I find myself strolling back from lunch with a prominent technology guru of a prominent Wall Street bank.

“I have finally figured out what ‘one lac’ means,” he had said to me.

“How come?” I asked, genuinely surprised. There have many things I have tried explaining about India to our western friends, but not our numerical system of ‘lacs’ and ‘crores’. I thought we had left that safely behind in favour of ‘hundreds of thousands’ and ‘millions’. The term ‘lac’ had seemed so archaic. But here it was, back in the world’s headlines with the ‘Rupees One Lac car” from the Tatas.

“I believe what the Tata’s are unveiling today, their Rs one lac car, is going to change the way the world looks at Indian companies,” my tech guru friend had said.

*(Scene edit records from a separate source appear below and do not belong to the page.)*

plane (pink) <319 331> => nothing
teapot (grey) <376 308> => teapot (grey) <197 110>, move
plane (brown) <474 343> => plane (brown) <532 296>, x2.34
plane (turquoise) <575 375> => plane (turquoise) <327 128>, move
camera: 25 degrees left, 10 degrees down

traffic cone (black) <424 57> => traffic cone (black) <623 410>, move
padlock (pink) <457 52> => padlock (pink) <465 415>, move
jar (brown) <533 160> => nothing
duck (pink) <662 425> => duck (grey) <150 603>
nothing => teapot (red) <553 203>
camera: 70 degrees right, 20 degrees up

“When the Indian software industry, made its mark,” he had continued, “the rest of the world had understood how they did it; Indian programmers were a tenth as expensive as programmers in the West. Then the Indian rupee steeply devalued from Rs 8 per dollar in the mid-1980’s to Rs 45+ per dollar in the mid 1990’s making the cost competitiveness case even more compelling. But the Rs 1 lac car is different. They will get to this target not by using cheaper labour or cheaper materials available only in India. They are going to get to this by bringing into play product design skills, consumer insights, management systems, perhaps even a new business design. In other words, they are going to compete on capabilities not resources. That’s why it is sending a shudder down the spine of many Western executives, not just car industry executives.”

As I walked back to my office my mind strayed to other such moments in industrial history.

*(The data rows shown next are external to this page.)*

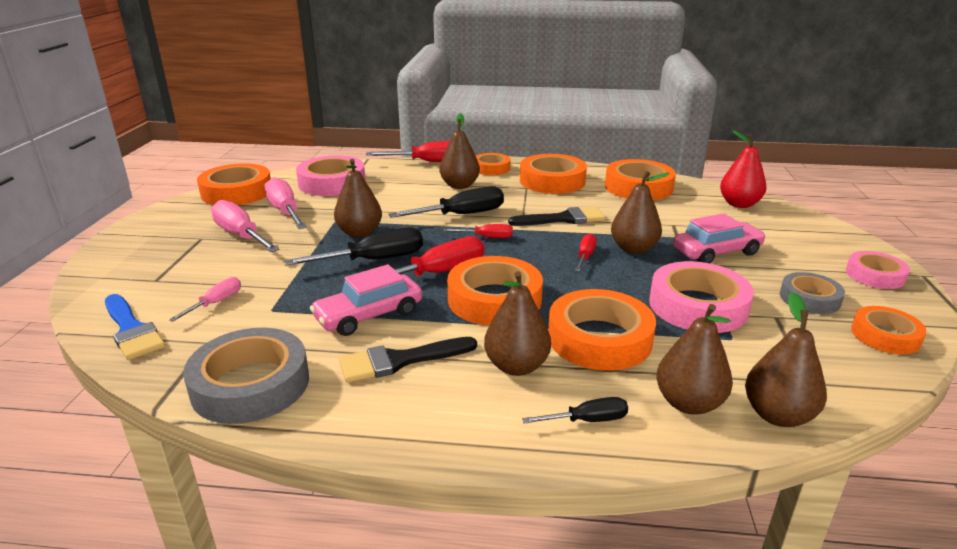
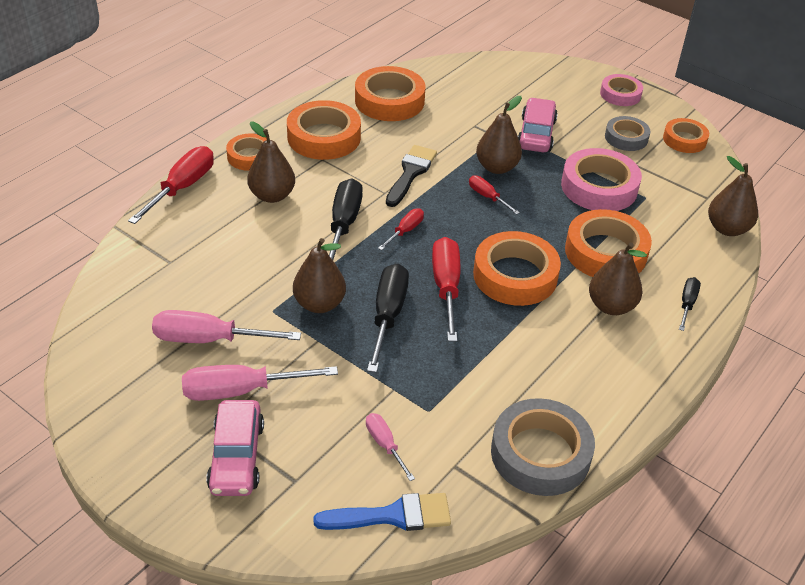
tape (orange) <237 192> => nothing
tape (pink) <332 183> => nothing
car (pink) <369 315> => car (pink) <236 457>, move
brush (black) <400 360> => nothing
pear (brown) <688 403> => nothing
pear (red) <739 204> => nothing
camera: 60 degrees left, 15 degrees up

Take, for instance, Richard Arkwright’s successful effort in the early part of the 19th century to make machines spin yarn of a quality equal to or better than that spun by skilled, hand spinners in India. His innovation made yarn cheaper and thus made cotton cloth woven from it affordable not merely by the very wealthy and it had been till then. What Arkwright did was not save labor costs by using machines instead of labour because any such savings were more than offset by the cost of equipment and factory buildings… His real innovation was in the design of work such that workers would all congregate at a fixed place of work (a “factory”) and thus work for predictable hours and under tight supervision as opposed to working odd hours at home. Superior work organization allowed output to be dramatically increased and made cotton yarn widely available, a feat that home-based spinners could not achieve. The rise of the Western world was predicated first on this idea- the use machines to do at one central place what hitherto human muscle power had done in decentralized home based activity. Then came the use of chemistry to make synthetically and in plenty materials that had been hitherto available in nature in restricted quantities and in varying quality levels and consequentially at higher prices. Thus indigo from India was synthetically produced and became available in vast quantities and at a fraction of the price of natural indigo; aspirin, hitherto distilled from the bark of willow, was similarly synthesized and millions of ordinary citizens benefited.

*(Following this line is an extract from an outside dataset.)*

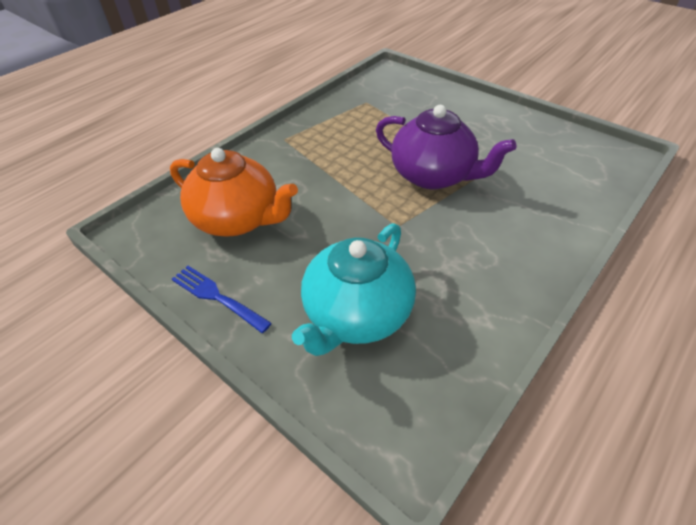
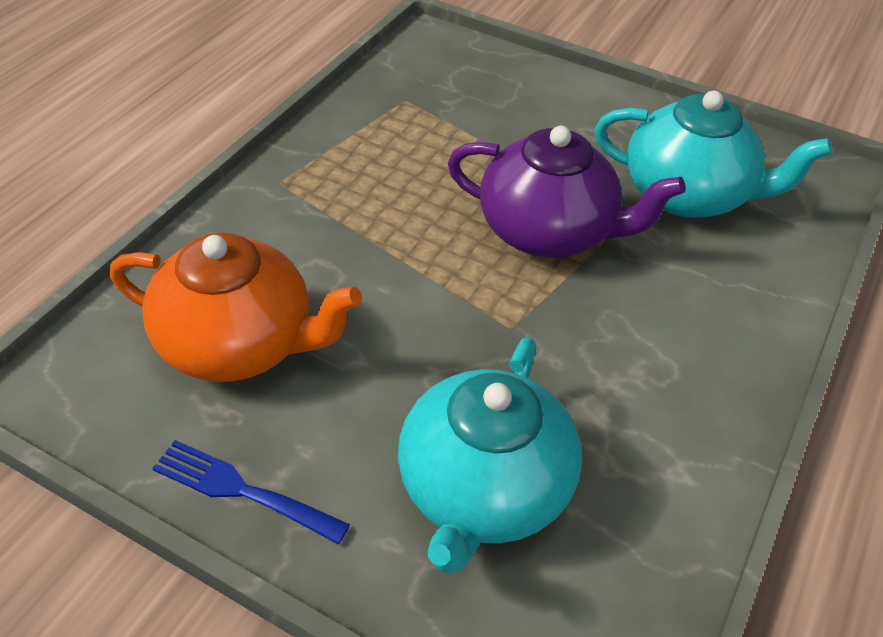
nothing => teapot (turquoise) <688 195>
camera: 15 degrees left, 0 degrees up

Henry Ford created another revolution when he launched his Model T car and brought cars within the reach of ordinary people. He did this by deploying “mass production” techniques- a new system of arranging a sequence of metal working machine which did repetitive operations reliably and which could be supervised by the illiterate, unskilled immigrant labor coming off the impoverished farms of Ireland and Southern Italy- the only kind of labour available to him at that time. Ford’s “big idea’, mass production, then got deployed in a wide variety of metal working industries and made such objects like the sewing machine and bicycles affordable by all.

The “big idea” behind the Rs 1 Lac Tata car is this- an Indian company, has dreamt up a management system and a business design to build cars that are affordable by people who had never dared dream of owning a car..

The real message of the Rs 1 Lac car is that in one stroke, it is showing the way to Indian managements that a new era awaits- one where you compete on superior management capability leaving behind decades of attempting to compete on cheaper labour or cheaper natural resources.

Its like the early coming of spring after a long cold winter.